Projects Research Recipes

Offline Temperature Prediction Using Historical Data

2023-08-05

Knowing what the temperature will be like in the future can be very helpful when planning a trip. In this article, I'll cover the system used in Trail Sense, which allows for offline temperature prediction using historical data. This system can predict the temperature at any time, location, and elevation all while running offline and using minimal processing power and storage.

Compressed climate normal data map Compressed climate normal data map

Background

Climate Normals

Climate normals are the average values of meteorological variables over a 30 year period. On average, the weather in a given location will be similar to the climate normals for that location. For example, if the climate normals for a location show that the average temperature in July is 20°C, then the weather in July will likely be around 20°C.

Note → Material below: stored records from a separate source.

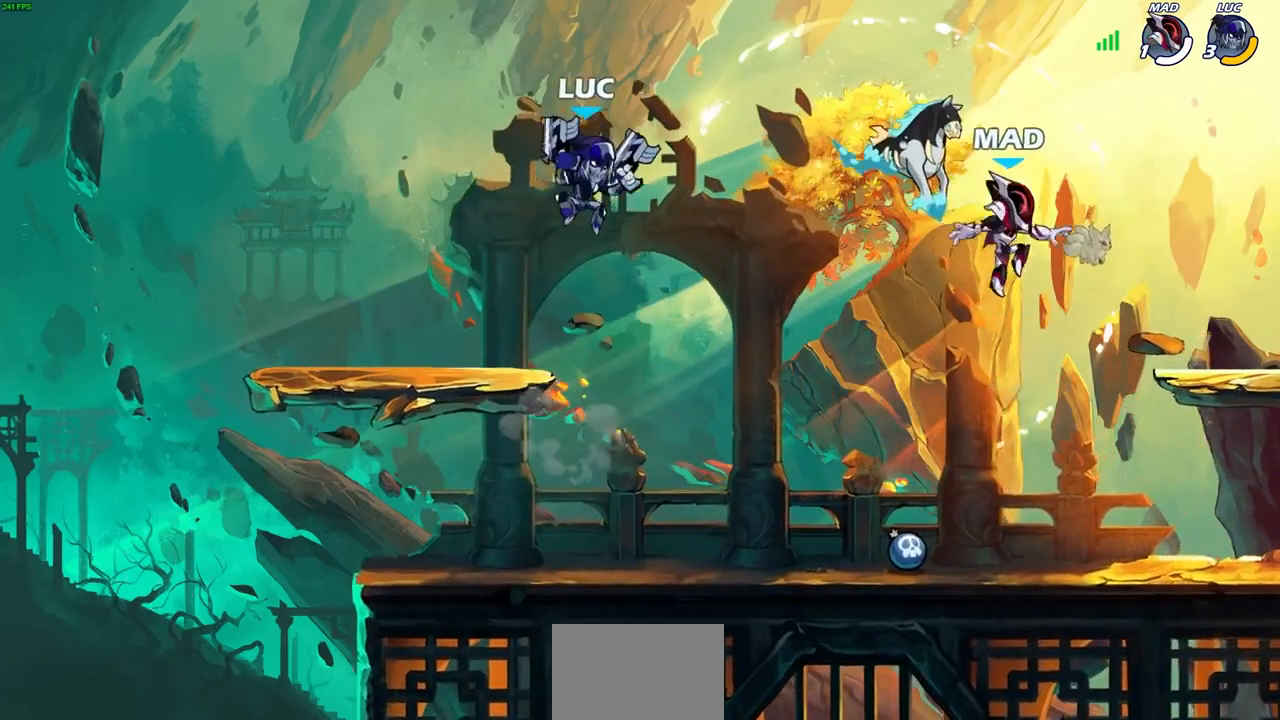
{"buttons": [], "left_stick": "right", "right_stick": "center", "events": [[333, "left_stick", "right"]]}
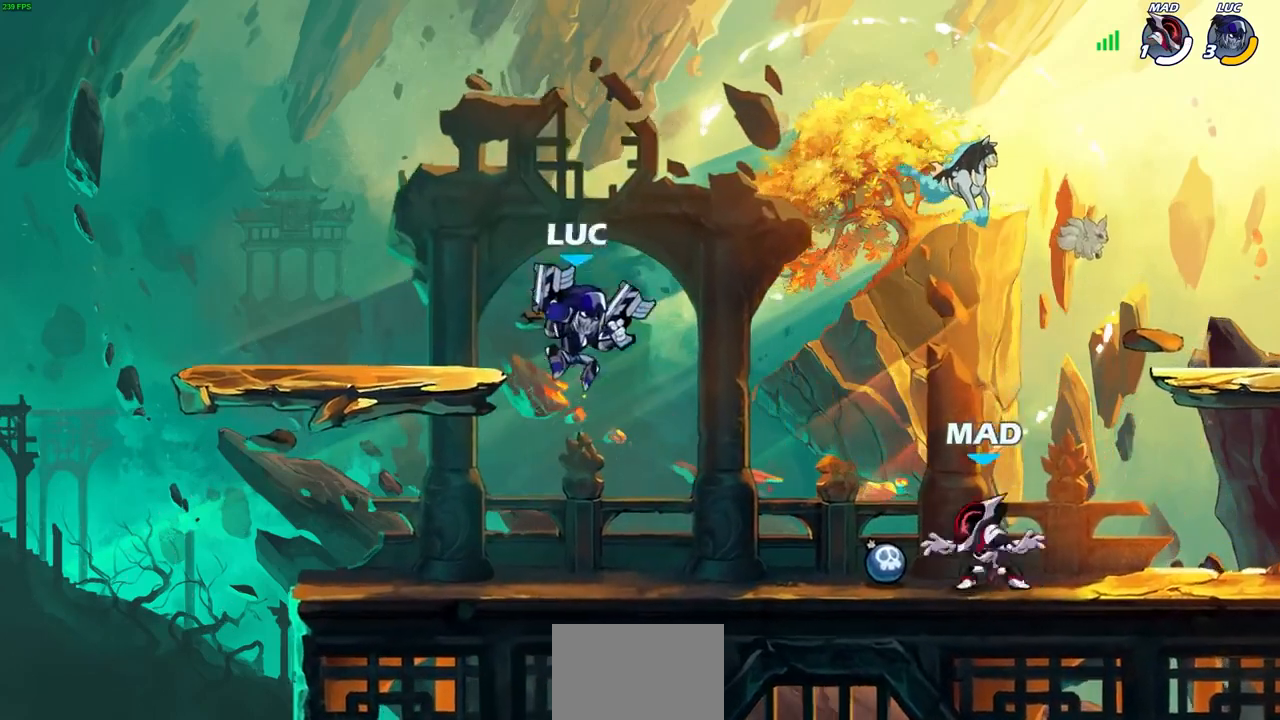
{"buttons": [], "left_stick": "center", "right_stick": "center", "events": [[100, "left_stick", "down"], [167, "R2", "down"], [167, "SQUARE", "down"], [300, "SQUARE", "up"], [300, "left_stick", "center"], [333, "R2", "up"]]}
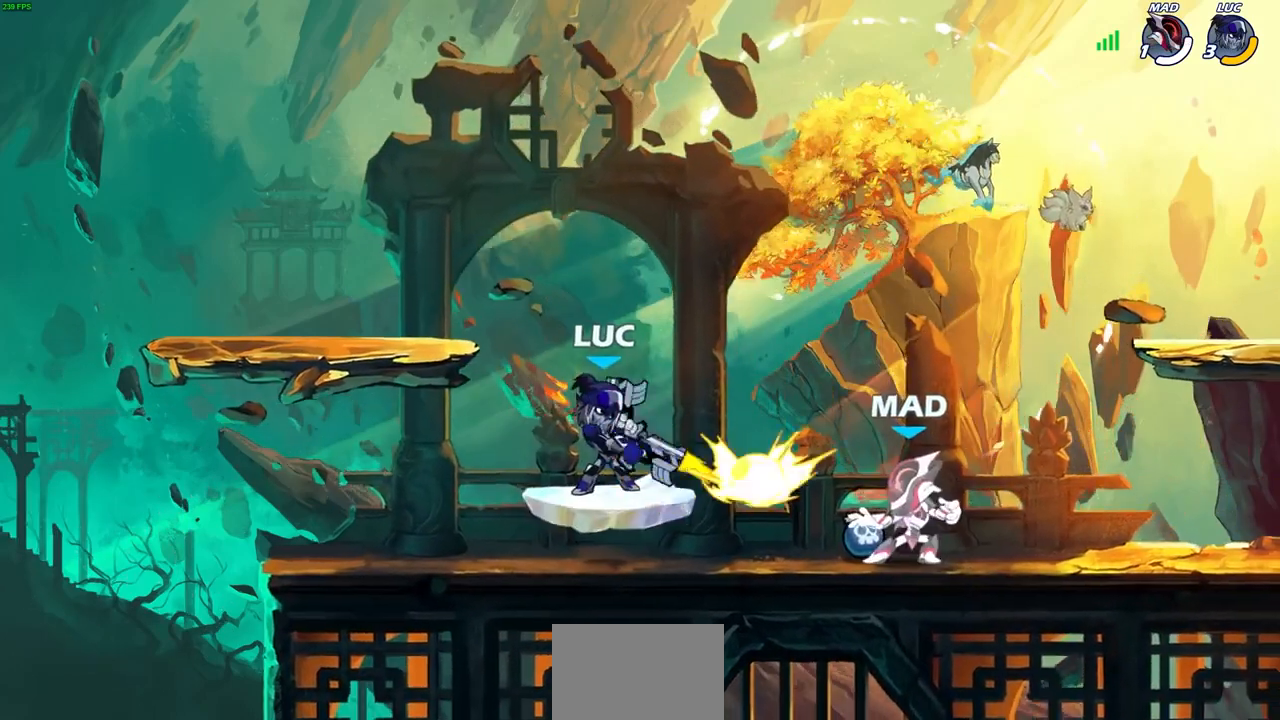
{"buttons": ["CROSS"], "left_stick": "left", "right_stick": "center", "events": [[267, "left_stick", "left"], [367, "CROSS", "down"]]}
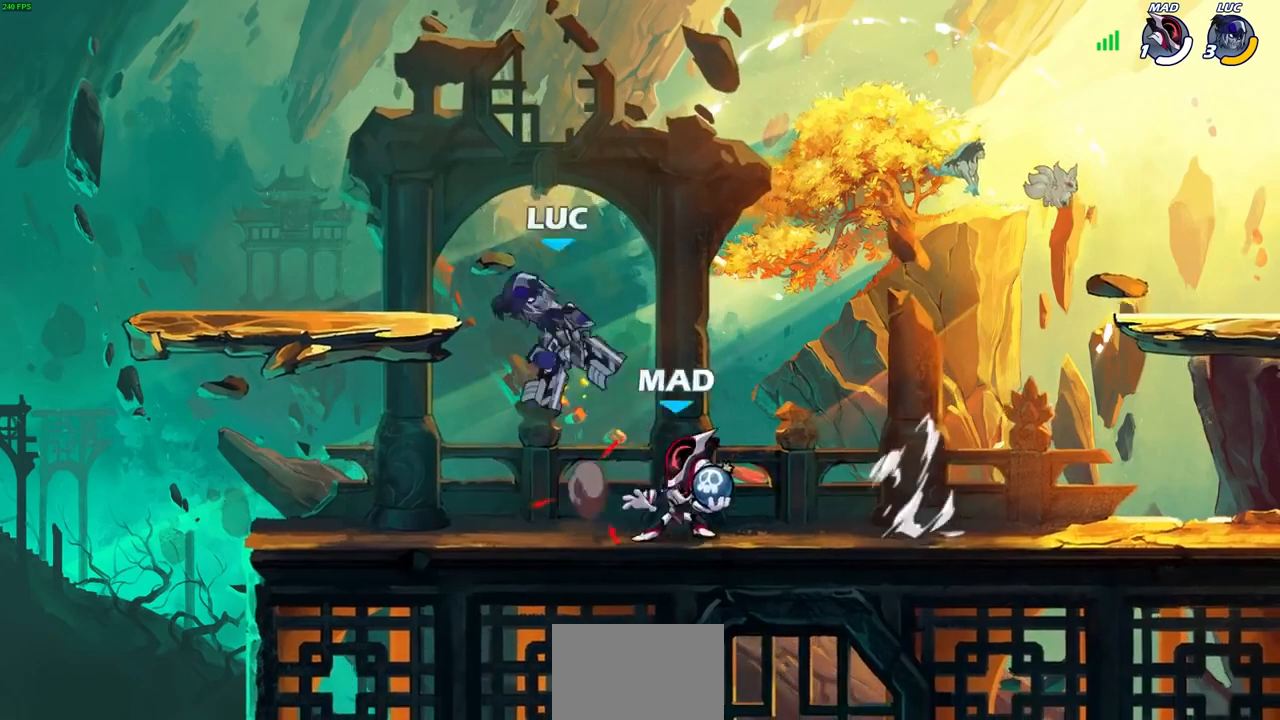
{"buttons": [], "left_stick": "up-right", "right_stick": "center", "events": [[133, "CROSS", "up"], [233, "left_stick", "down"], [333, "left_stick", "right"], [400, "left_stick", "up-right"]]}
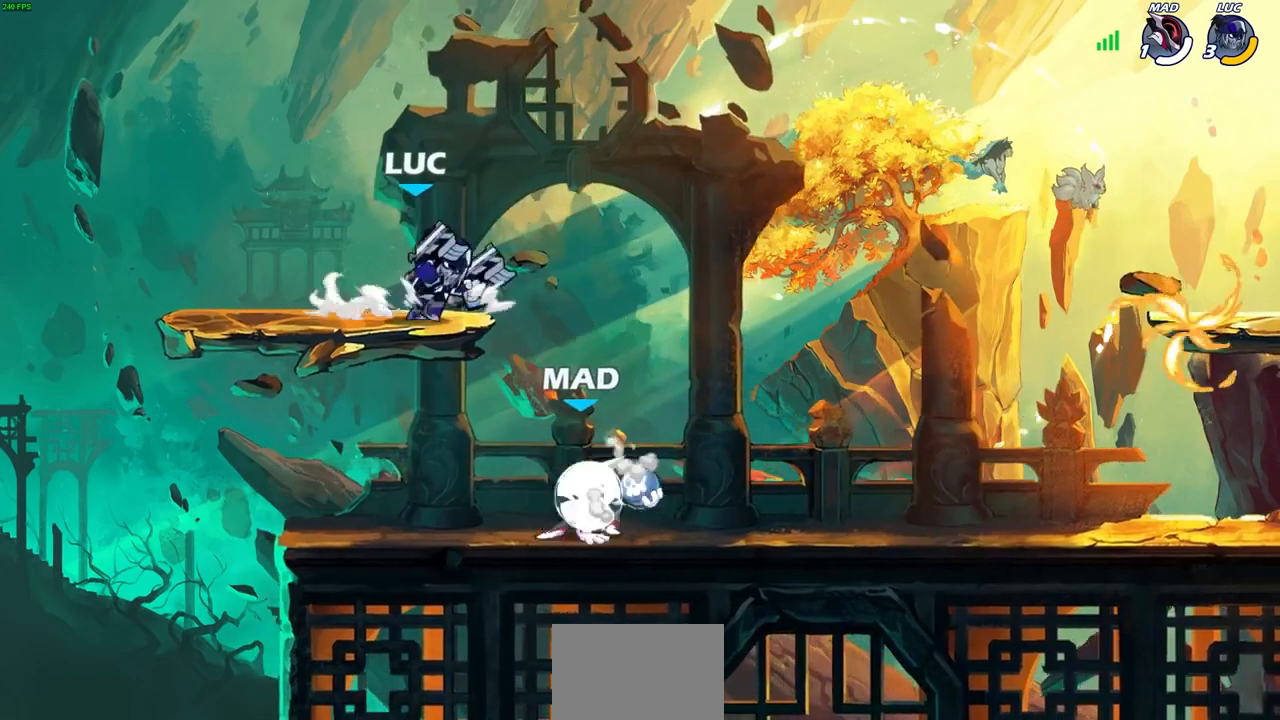
{"buttons": [], "left_stick": "center", "right_stick": "center", "events": [[33, "left_stick", "right"], [133, "left_stick", "center"]]}
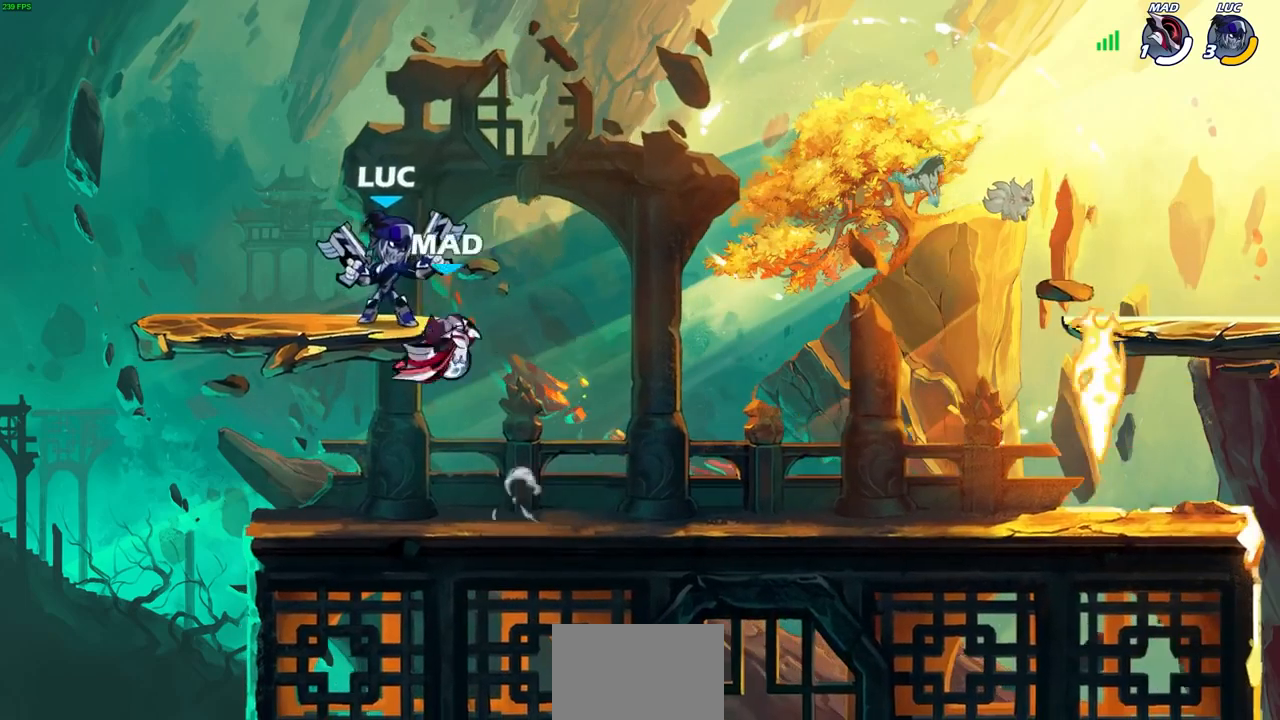
{"buttons": ["SQUARE"], "left_stick": "center", "right_stick": "center", "events": [[33, "left_stick", "down"], [333, "left_stick", "up-left"], [500, "SQUARE", "down"], [500, "left_stick", "center"]]}
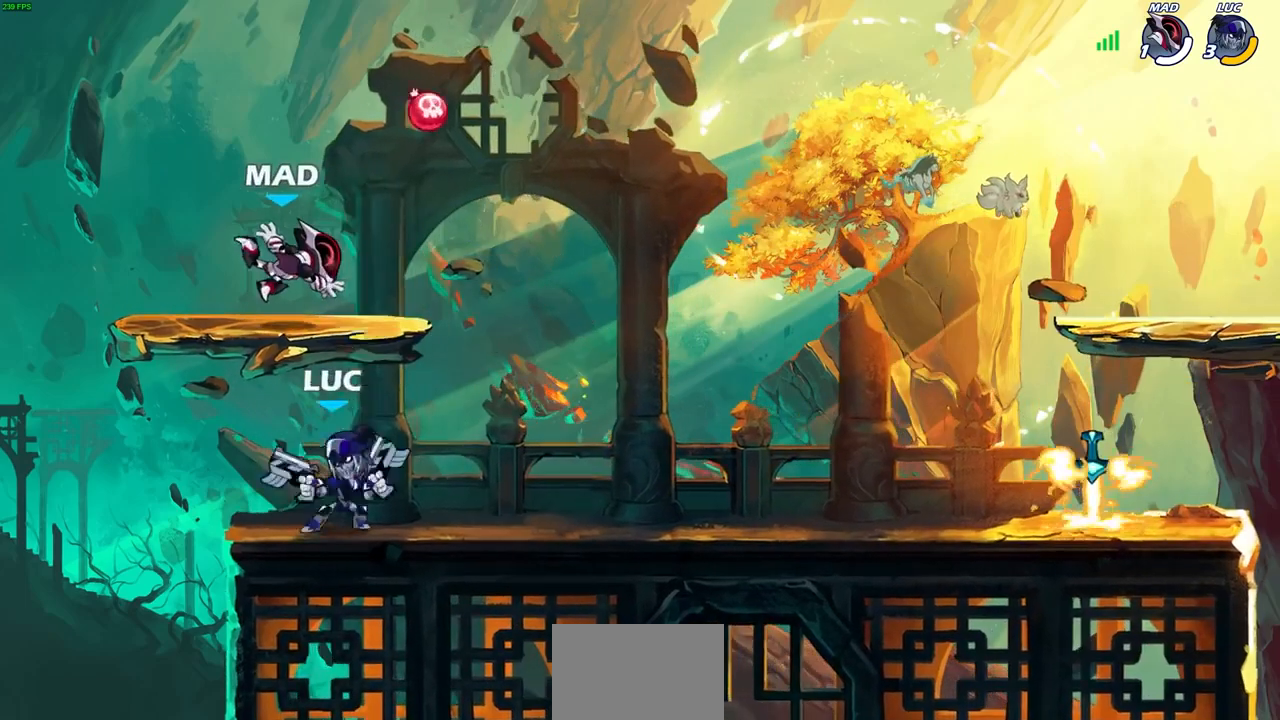
{"buttons": [], "left_stick": "center", "right_stick": "center", "events": [[33, "right_stick", "down-left"], [100, "SQUARE", "up"], [100, "right_stick", "center"]]}
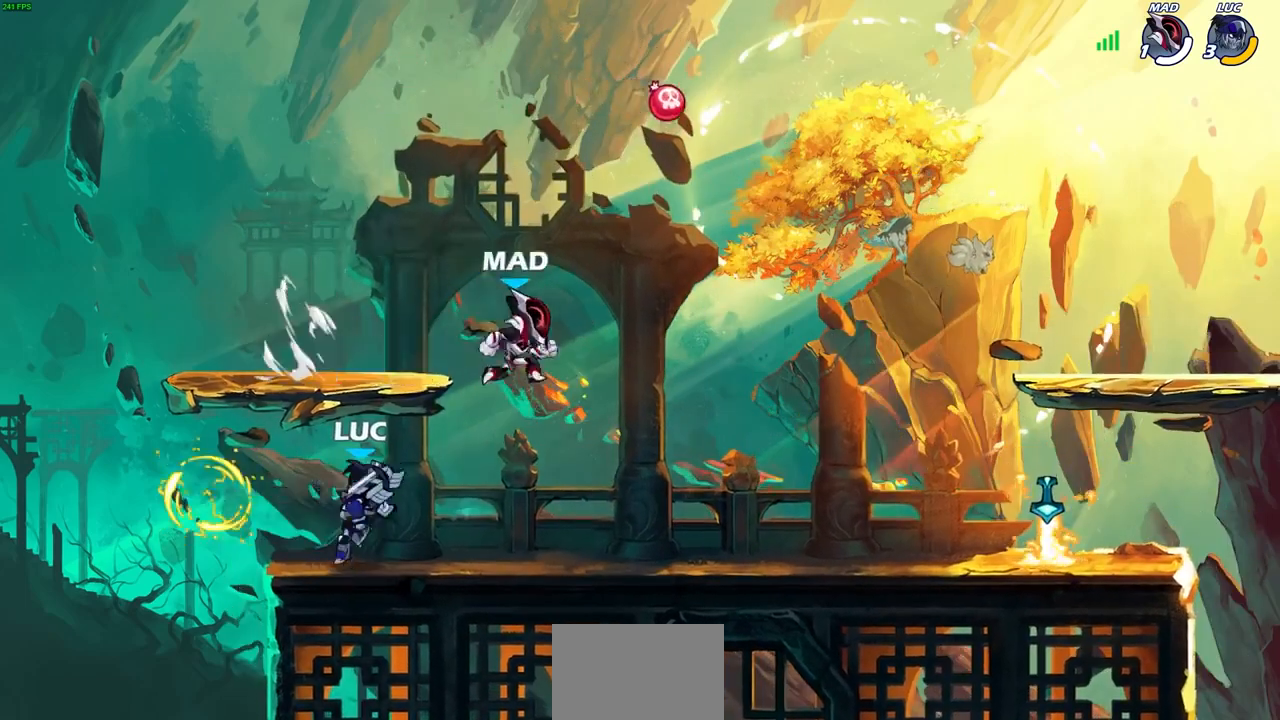
{"buttons": [], "left_stick": "center", "right_stick": "center", "events": [[167, "left_stick", "right"], [267, "SQUARE", "down"], [333, "left_stick", "center"], [367, "SQUARE", "up"]]}
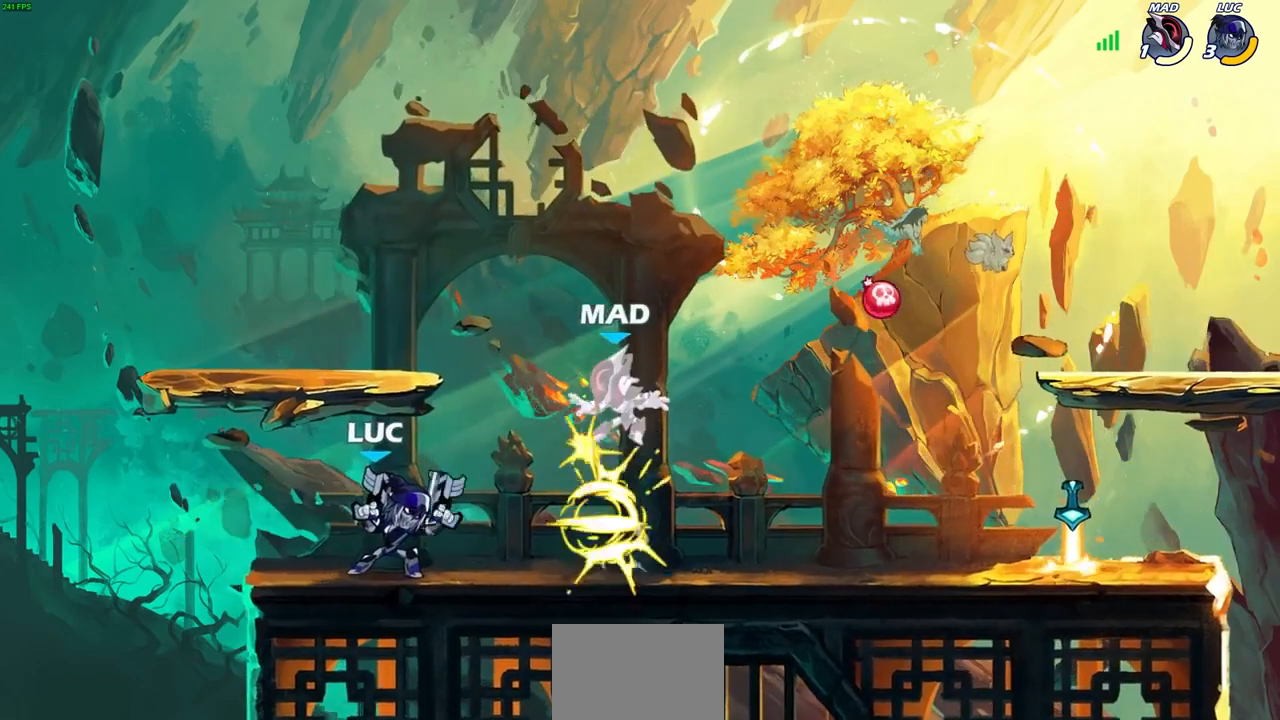
{"buttons": ["R2"], "left_stick": "center", "right_stick": "center", "events": [[200, "CROSS", "down"], [233, "left_stick", "right"], [300, "CROSS", "up"], [300, "left_stick", "center"], [467, "R2", "down"]]}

The climate normals I focused on are the monthly average high and low temperatures. These are the average high and low temperatures for each month over a 30 year period.

Phone Thermometers

Most smartphones have a thermometer built into them. This thermometer is used to measure the temperature of the device itself, not the ambient temperature. While the temperature of the device is impacted by the ambient temperature, the largest contributor to the temperature of the device is the heat generated by the CPU and battery. This means that the temperature of the device is not a good indicator of the ambient temperature because just using the device will cause the temperature to rise.

Calibration of this may be possible, but it would require a lot of data collection and would be very device specific.

Bilinear Interpolation

Bilinear interpolation is a method of interpolating between two points in a two-dimensional space. This technique can be used to interpolate the value of a pixel in an image based on the values of the surrounding pixels. If the pixel values smoothly transition from one value to another, then the interpolated value will be close to the actual value. This technique can be useful for geographic data, such as temperature, because it does not normally change drastically over short distances.

Cubic Interpolation

Cubic interpolation is a method of interpolating between two points in a one-dimensional space. This technique can be used to smooth out a set of data points. For example, if you have one temperature data point per month, you can use cubic interpolation to get a temperature for any day of the month. The advantage of cubic interpolation over linear interpolation is that it is smoother and does not have any sharp corners, therefore it better aligns to how temperature changes over time.

Hourly Temperatures

Typically, the temperature is lowest right before sunrise and highest a few hours after noon (let's say 3PM). A rough approximation can be made by splitting the interpolation into two segments. The first segment is between the high temperature at 3PM and the low temperature at sunrise (next day). A quadratic interpolation can be used between high and low temperatures. The second segment is between the low temperature at sunrise and the high temperature at 3PM. A sine interpolation can be used between low and high temperatures.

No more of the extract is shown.